[Reading passage start]
Nadene Gokldfoot
I want my children to know about Dick Bogle, one of my long time friends going back to my high school years at Washington High School, which was way way back in history.
He told me of his friends and himself who wanted to celebrate so tried to rent a boat on a lake and they wouldn't rent it to them with Dick (a Black) among the group. The group then decided they didn't want that boat after all, and they did something else. Dick felt very bad that it was he who spoiled their day; and he still hadn't gotten over it.
He was the Sports Editor of our high school newspaper, and he knew everybody. His mother was one of the writers at the Oregonian and his father was a mailman. Dick was 4 years older than myself.
We found ourselves walking home together. We didn't cross Division, though; Dick going to the left and me crossing till I got to Ladds Addition. We had lots of time to talk to each other about our different lives; me as a Jewish teen and he as a Black one. I remember our last year together as it was his graduation year.
(Dick Bogle was a landmark reporter and politician. Born in Portland in 1930, his father descended from an early Oregon pioneer family and his mother was well known writer and activist Kathryn Hall Bogle. Dick attended OSU and Vanport College before taking a job as a music reporter at The Oregonian in 1952.)
The next thing I knew was that Dick was a Portland policeman. We bumped into each other and talked. He told me of an area to stay away from and not drive there as it would not be safe for me. He continued to write jazz and sports articles for the Portland Reporter and worked as a police officer from 1959 to 1968.
(After attending Oregon State and Portland State universities, Bogle began a career with the Portland Police Bureau, where he served for nine years, in the 1960s. News was a passion for Bogle, according to the public record of his life available across the Internet and from KATU-TV, where Bogle began work as a journalist after his time at the bureau.
According to KATU.com Bogle was the first black journalist in the Northwest when he was hired. The Willamette Week described him as the first black television news journalist and second black person elected to City Council-I'll try to get to that.)
Life went on for both of us. I had moved to Israel and came back after 4 plus years, so I found out that Dick was now on channel 2 News. Dick Bogle was primarily a television news reporter and anchor for KATU Channel 2 in Portland, serving as the first Black on-air reporter in the city from 1968 to 1982. I had just returned from Israel at the end of 1985 just as Thanksgiving was starting.
Earlier, I had returned to Portland for a visit and was encouraged by my cousin, a singer, Lorraine Goldfoot nee Slifman, to drop in at channel 2 on Dick at the radio station which I did. I told him all about living in Israel and why it was important to the USA, etc. He said he had a friend in politics who had told him similar things, too.
[Reading passage end]
[Raw records start]
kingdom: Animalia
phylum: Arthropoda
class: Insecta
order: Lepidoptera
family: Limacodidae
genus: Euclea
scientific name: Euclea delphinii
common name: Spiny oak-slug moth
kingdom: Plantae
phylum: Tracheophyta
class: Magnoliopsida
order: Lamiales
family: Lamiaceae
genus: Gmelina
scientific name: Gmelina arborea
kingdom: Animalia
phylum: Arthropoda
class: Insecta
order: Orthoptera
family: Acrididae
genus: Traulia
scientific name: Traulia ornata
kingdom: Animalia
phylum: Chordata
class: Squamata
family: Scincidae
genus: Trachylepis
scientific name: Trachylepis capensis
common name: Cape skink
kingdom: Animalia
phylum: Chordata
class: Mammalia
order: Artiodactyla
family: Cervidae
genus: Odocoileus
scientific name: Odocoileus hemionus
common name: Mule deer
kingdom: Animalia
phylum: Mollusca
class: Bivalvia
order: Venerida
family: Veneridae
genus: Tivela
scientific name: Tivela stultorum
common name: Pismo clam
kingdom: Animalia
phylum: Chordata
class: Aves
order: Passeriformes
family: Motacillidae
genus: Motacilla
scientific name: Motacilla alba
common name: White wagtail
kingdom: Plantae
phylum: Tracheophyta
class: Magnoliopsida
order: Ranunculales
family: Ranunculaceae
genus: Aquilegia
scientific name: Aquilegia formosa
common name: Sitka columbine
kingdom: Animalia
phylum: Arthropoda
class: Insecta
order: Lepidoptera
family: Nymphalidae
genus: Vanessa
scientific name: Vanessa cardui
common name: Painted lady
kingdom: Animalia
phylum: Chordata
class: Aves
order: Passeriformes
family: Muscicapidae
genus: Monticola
[Raw records end]
> _Written instruction 1_
What job did Dick's father have, according to the reminiscence about Dick Bogle?
> _Written instruction 2_
Please resume the reminiscence about Dick Bogle, picking up right after its last sentence.

> _Response 1_
He was a mailman.

> _Response 2_
1982, He was hired as City Commissioner Mildred Schwab's executive assistant. He had been a policeman and then a detective, and for some reason found himself overseer of the Fire Department as its commissioner, as I remember. I think it was Mildred that he commented to me as being a really hard overseer; good for you, Mildred; we have to teach men well...
In 1984, City Commissioner Charles Jordan, the first black commissioner (member of the city council) in Portland, announced his resignation, and Bogle entered the race to succeed him. He won 28% of the vote in the initial round, and defeated Herb Cawthorne with 55% in the runoff.
This made Bogle the second African American elected to Portland's City Council. He was re-elected in 1988 but lost in 1992. His 1992 loss was attributed to several controversies, such as a $20,000 settlement on a sexual harassment claim and a $1,500 trip to Asia on the taxpayer's dime. On his final day as commissioner, he said, "I promised I would work to make Portland a city my grandchildren would be proud of. I have and it is.
Somewhere along the line, Dick and I met again and I became his genealogist. We were trying to find out the story behind his ancestor, Oceania. I traced the family back to Jamaica, and remember a horrible hurricane hitting the island causing deaths, etc, and escaping to the mainland. In my mind it was like a movie, and I'm sure the story should have become a movie, as they wound up as pioneers that were not allowed in Oregon. They moved to Washington and lived there. Eventually something drew them to Oregon and here they were; change in government, no doubt. I do believe I sent his tree to him and maybe also to his daughter. We worked together on it.
(Oregon officially allowed Black people to reside in the state after the repeal of exclusion laws in 1926, though the clauses were rendered moot earlier by the 14th Amendment in 1866. Oregon had strict exclusion laws starting in 1844, with the final ban on Black residents written into its 1857 constitution.
Washington Territory, established in 1853, never adopted similar widespread racial exclusion laws.)
After leaving politics, Bogle turned back to writing, publishing articles in DownBeat, Senior Lifestyles, The Christian Science Monitor, and The Skanner. He also took and published photos of jazz artists.
Later in his career, he volunteered as a jazz DJ for the radio station KMHD (Mt. Hood Community College) and for the Portland Police Bureau's cold case unit, and had the station for a long time. I listened.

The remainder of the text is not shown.